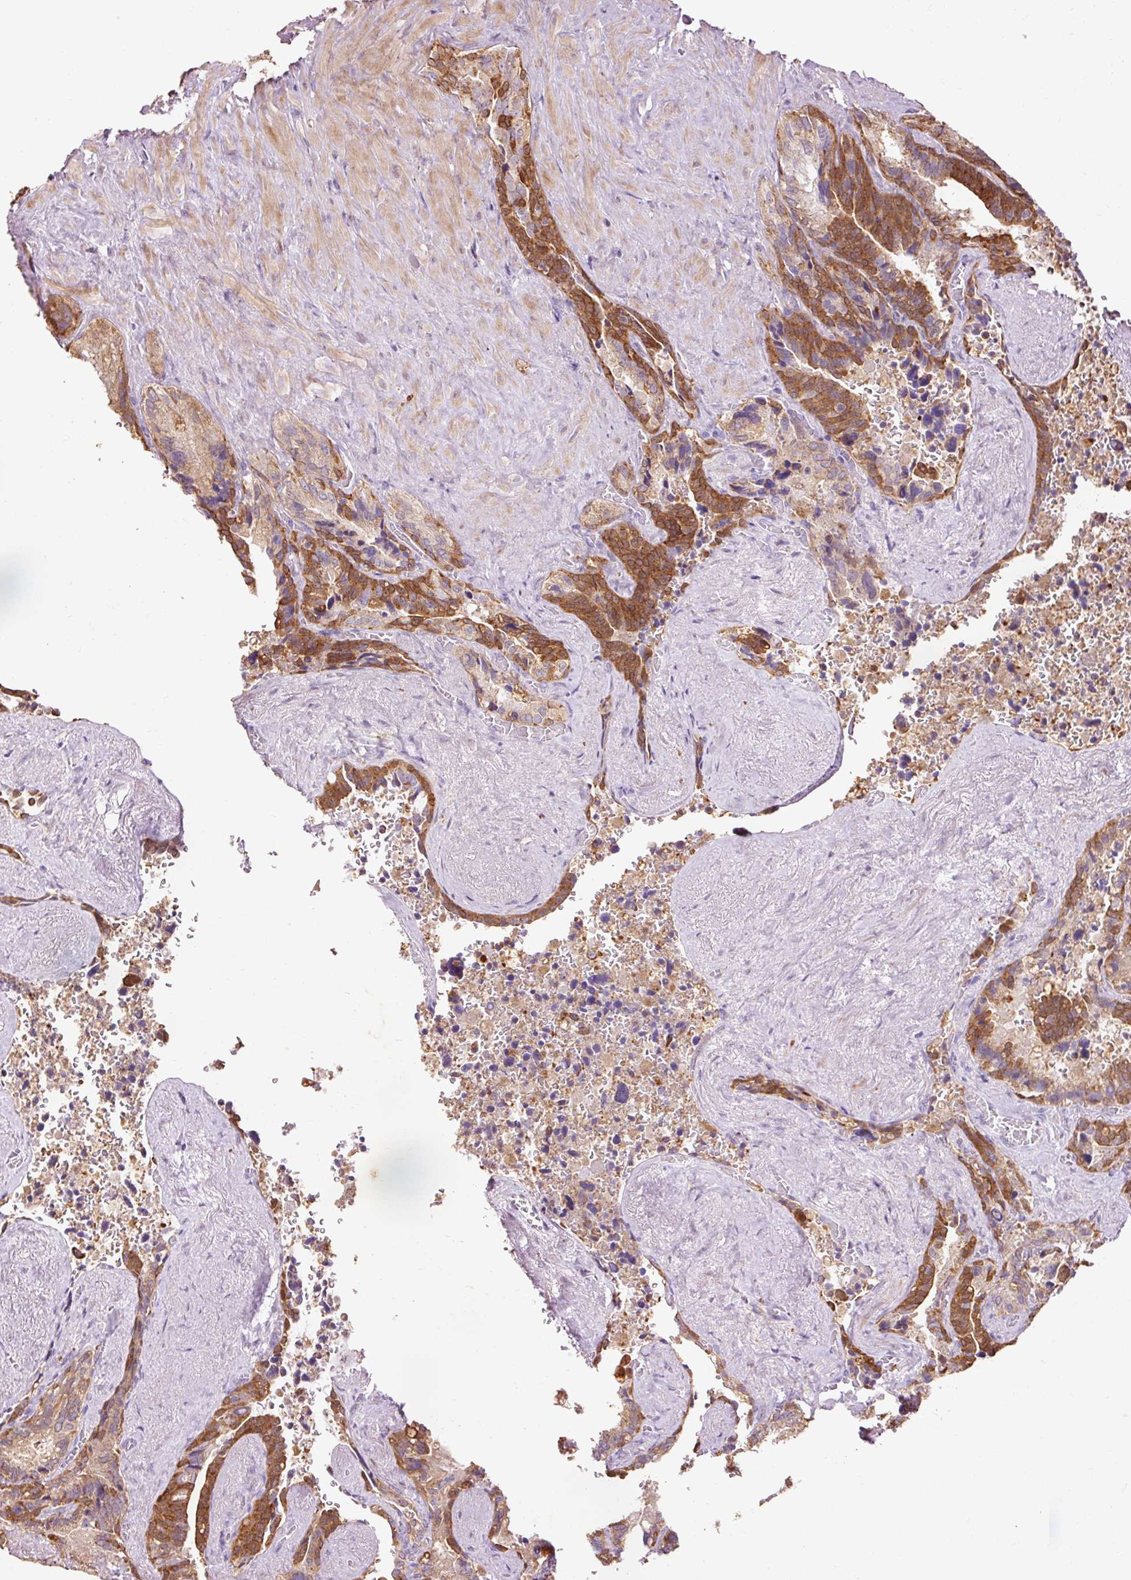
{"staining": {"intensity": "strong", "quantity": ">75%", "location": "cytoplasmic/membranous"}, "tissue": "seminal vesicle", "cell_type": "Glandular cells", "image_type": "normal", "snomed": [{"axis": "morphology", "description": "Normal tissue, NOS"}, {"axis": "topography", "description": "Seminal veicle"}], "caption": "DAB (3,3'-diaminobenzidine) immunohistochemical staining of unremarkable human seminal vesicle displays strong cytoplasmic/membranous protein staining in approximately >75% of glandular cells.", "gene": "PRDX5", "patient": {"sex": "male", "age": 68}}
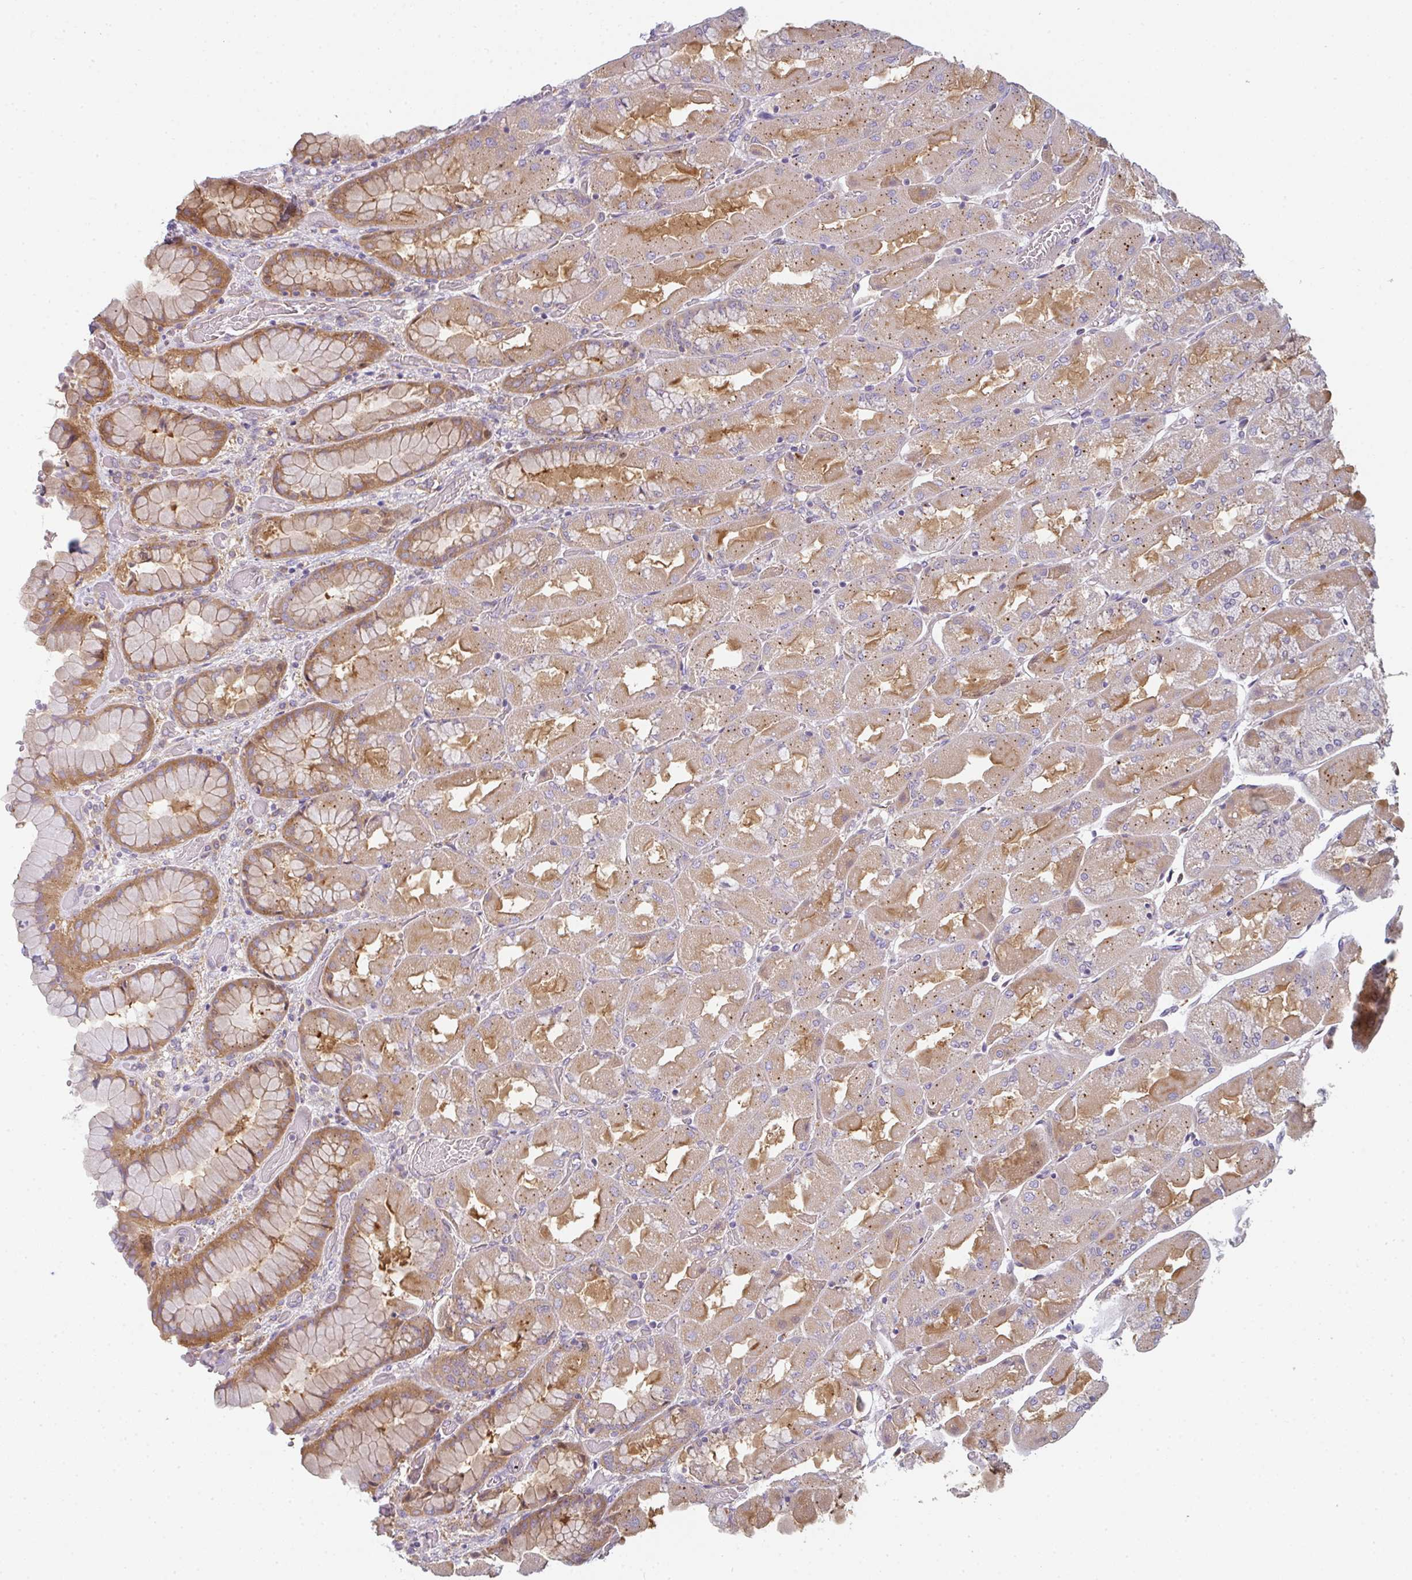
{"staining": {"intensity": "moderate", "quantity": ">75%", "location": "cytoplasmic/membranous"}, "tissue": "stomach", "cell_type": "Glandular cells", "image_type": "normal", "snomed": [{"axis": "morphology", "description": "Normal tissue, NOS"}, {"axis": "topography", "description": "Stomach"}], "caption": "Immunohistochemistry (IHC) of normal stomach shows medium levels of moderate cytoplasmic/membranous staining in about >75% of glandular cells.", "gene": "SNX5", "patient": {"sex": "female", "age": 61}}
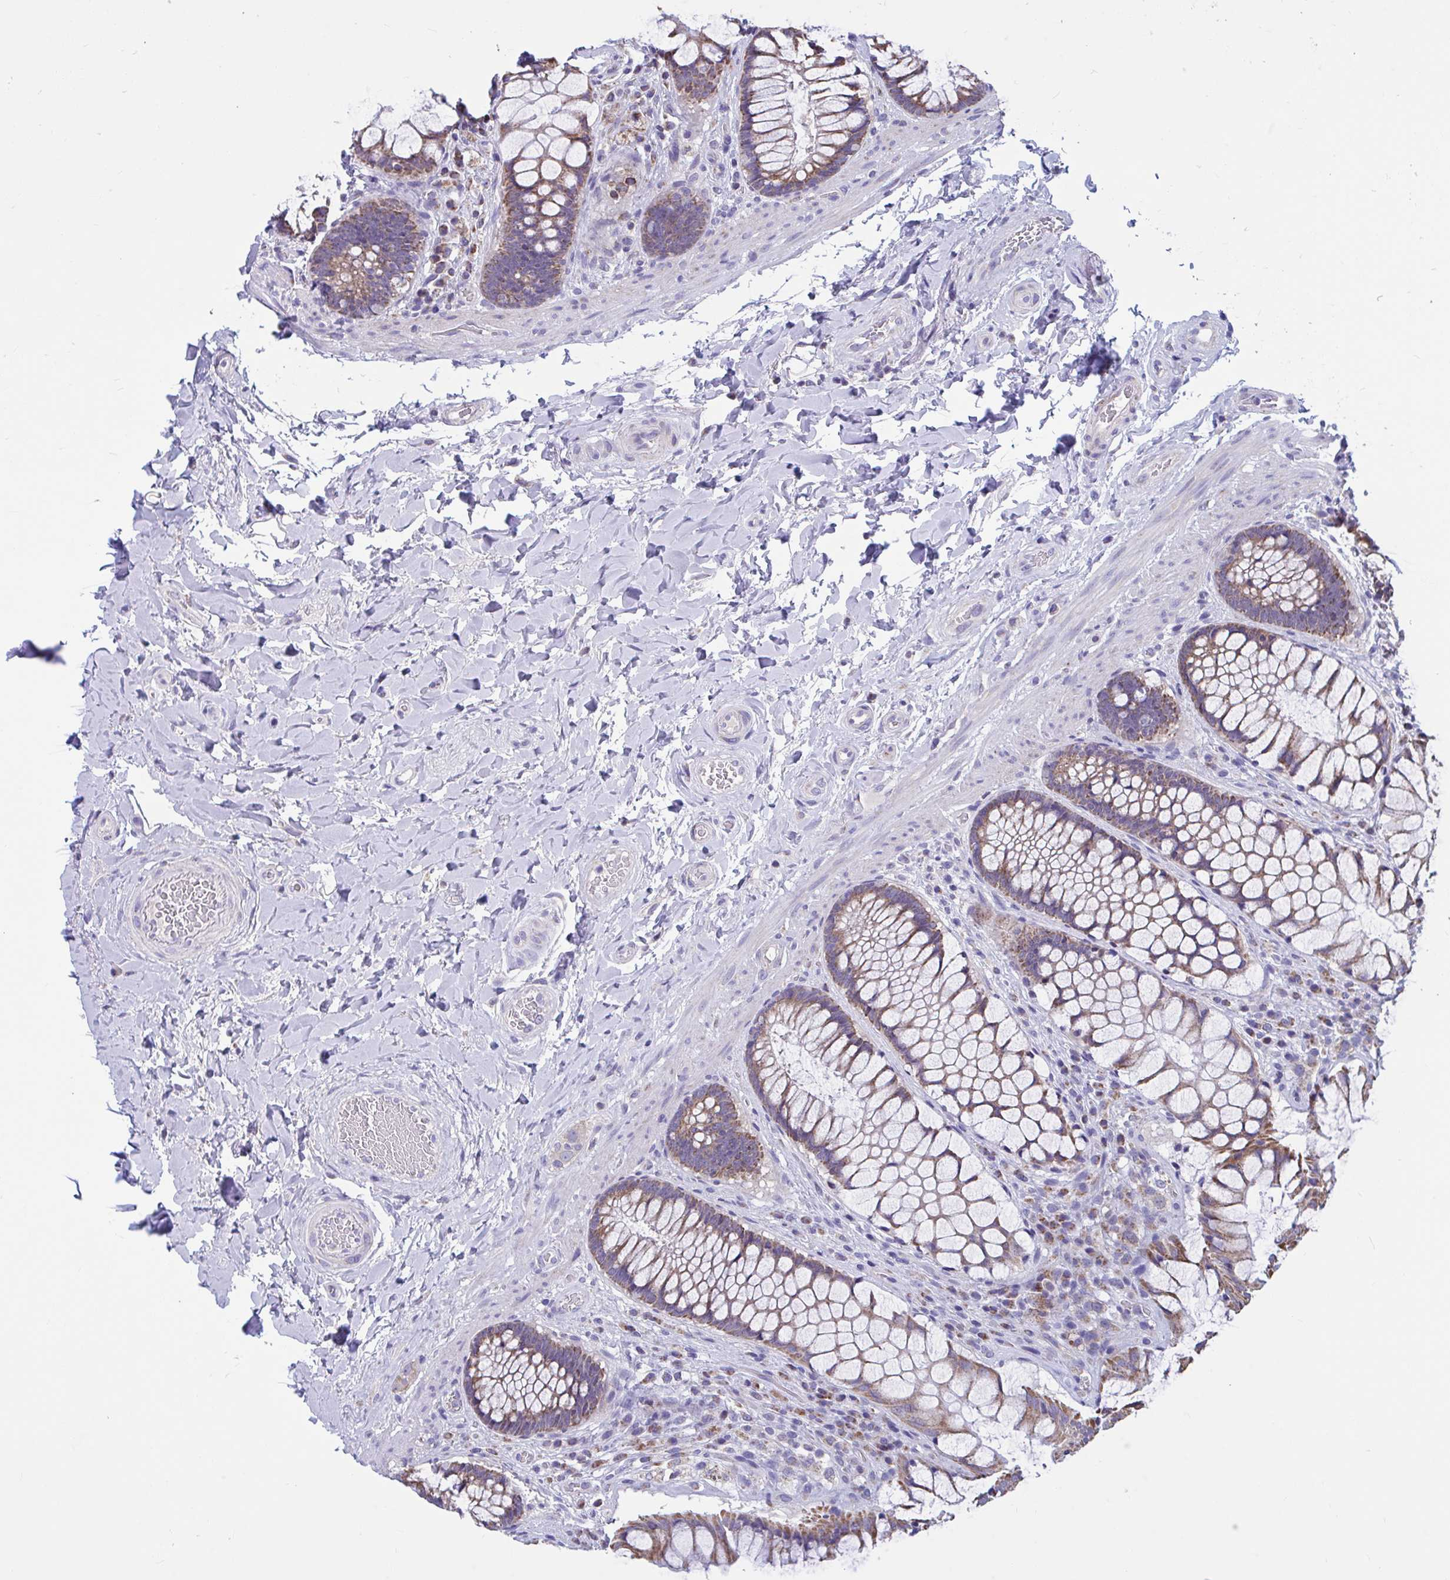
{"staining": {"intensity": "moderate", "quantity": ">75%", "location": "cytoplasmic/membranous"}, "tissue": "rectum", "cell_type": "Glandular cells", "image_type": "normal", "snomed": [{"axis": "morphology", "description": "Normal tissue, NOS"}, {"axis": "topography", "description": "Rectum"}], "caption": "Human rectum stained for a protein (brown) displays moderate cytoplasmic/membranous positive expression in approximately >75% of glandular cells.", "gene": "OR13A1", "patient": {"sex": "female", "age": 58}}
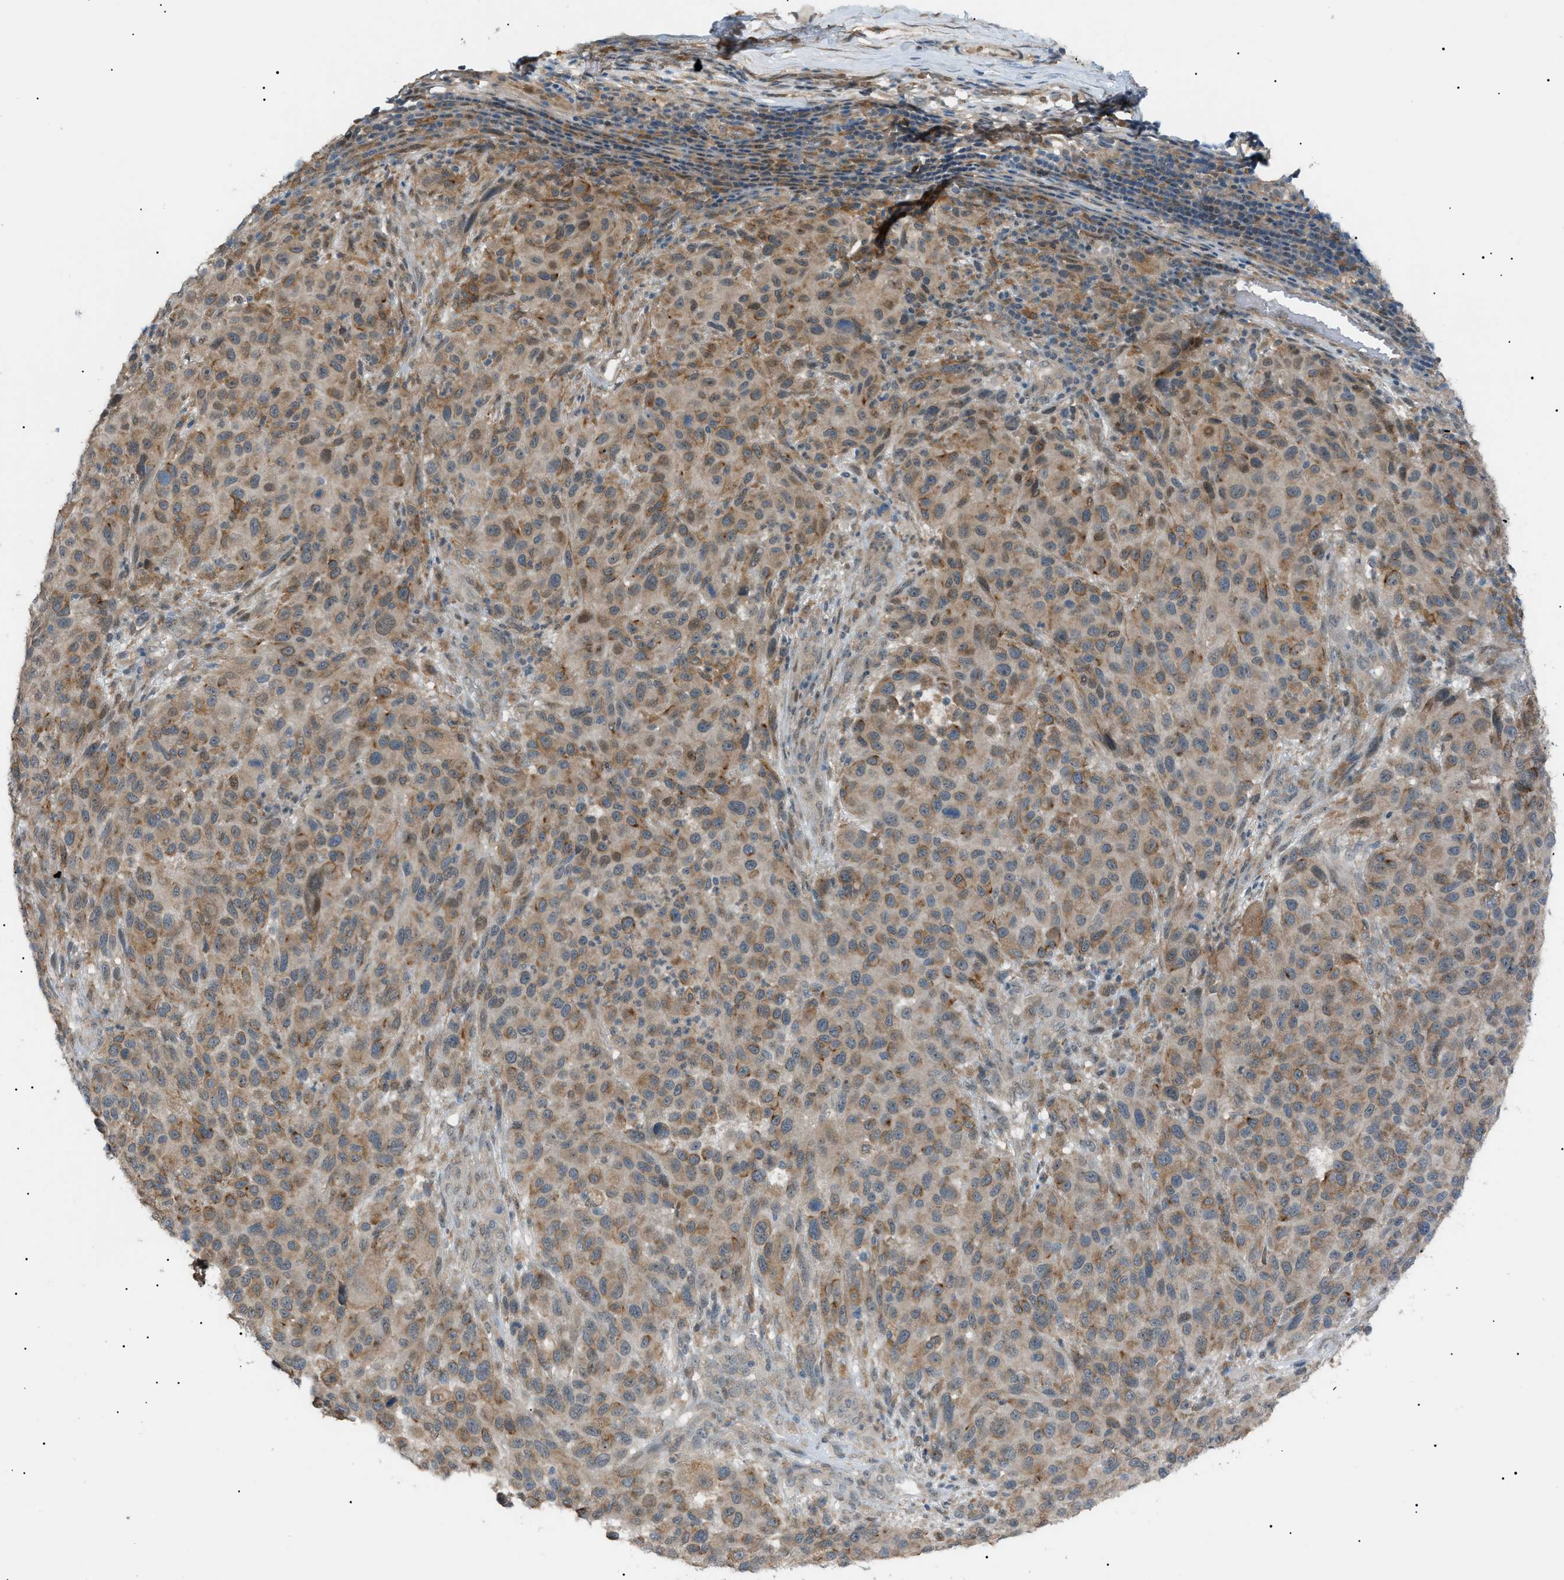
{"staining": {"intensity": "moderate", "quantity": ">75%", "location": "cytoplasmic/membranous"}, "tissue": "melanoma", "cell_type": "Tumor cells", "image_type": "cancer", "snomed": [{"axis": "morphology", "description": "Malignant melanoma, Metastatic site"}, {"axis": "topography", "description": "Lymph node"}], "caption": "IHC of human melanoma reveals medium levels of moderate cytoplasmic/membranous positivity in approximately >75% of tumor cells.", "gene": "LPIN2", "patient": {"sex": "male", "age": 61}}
-------
*Problem requirements*:
Leaving out only the pictures, return the material above unchanged.

*Response for this exercise*:
{"staining": {"intensity": "strong", "quantity": ">75%", "location": "cytoplasmic/membranous"}, "tissue": "seminal vesicle", "cell_type": "Glandular cells", "image_type": "normal", "snomed": [{"axis": "morphology", "description": "Normal tissue, NOS"}, {"axis": "topography", "description": "Seminal veicle"}], "caption": "DAB (3,3'-diaminobenzidine) immunohistochemical staining of unremarkable human seminal vesicle displays strong cytoplasmic/membranous protein staining in approximately >75% of glandular cells.", "gene": "PRDX5", "patient": {"sex": "male", "age": 68}}
{"staining": {"intensity": "moderate", "quantity": ">75%", "location": "cytoplasmic/membranous"}, "tissue": "stomach", "cell_type": "Glandular cells", "image_type": "normal", "snomed": [{"axis": "morphology", "description": "Normal tissue, NOS"}, {"axis": "topography", "description": "Stomach"}], "caption": "Immunohistochemistry (IHC) of normal stomach shows medium levels of moderate cytoplasmic/membranous staining in about >75% of glandular cells.", "gene": "SNX5", "patient": {"sex": "female", "age": 61}}
{"staining": {"intensity": "moderate", "quantity": ">75%", "location": "cytoplasmic/membranous"}, "tissue": "rectum", "cell_type": "Glandular cells", "image_type": "normal", "snomed": [{"axis": "morphology", "description": "Normal tissue, NOS"}, {"axis": "topography", "description": "Rectum"}], "caption": "Human rectum stained for a protein (brown) displays moderate cytoplasmic/membranous positive expression in approximately >75% of glandular cells.", "gene": "OR13A1", "patient": {"sex": "female", "age": 58}}
{"staining": {"intensity": "moderate", "quantity": ">75%", "location": "cytoplasmic/membranous"}, "tissue": "melanoma", "cell_type": "Tumor cells", "image_type": "cancer", "snomed": [{"axis": "morphology", "description": "Malignant melanoma, Metastatic site"}, {"axis": "topography", "description": "Lymph node"}], "caption": "IHC of human melanoma reveals medium levels of moderate cytoplasmic/membranous positivity in approximately >75% of tumor cells.", "gene": "LPIN2", "patient": {"sex": "male", "age": 61}}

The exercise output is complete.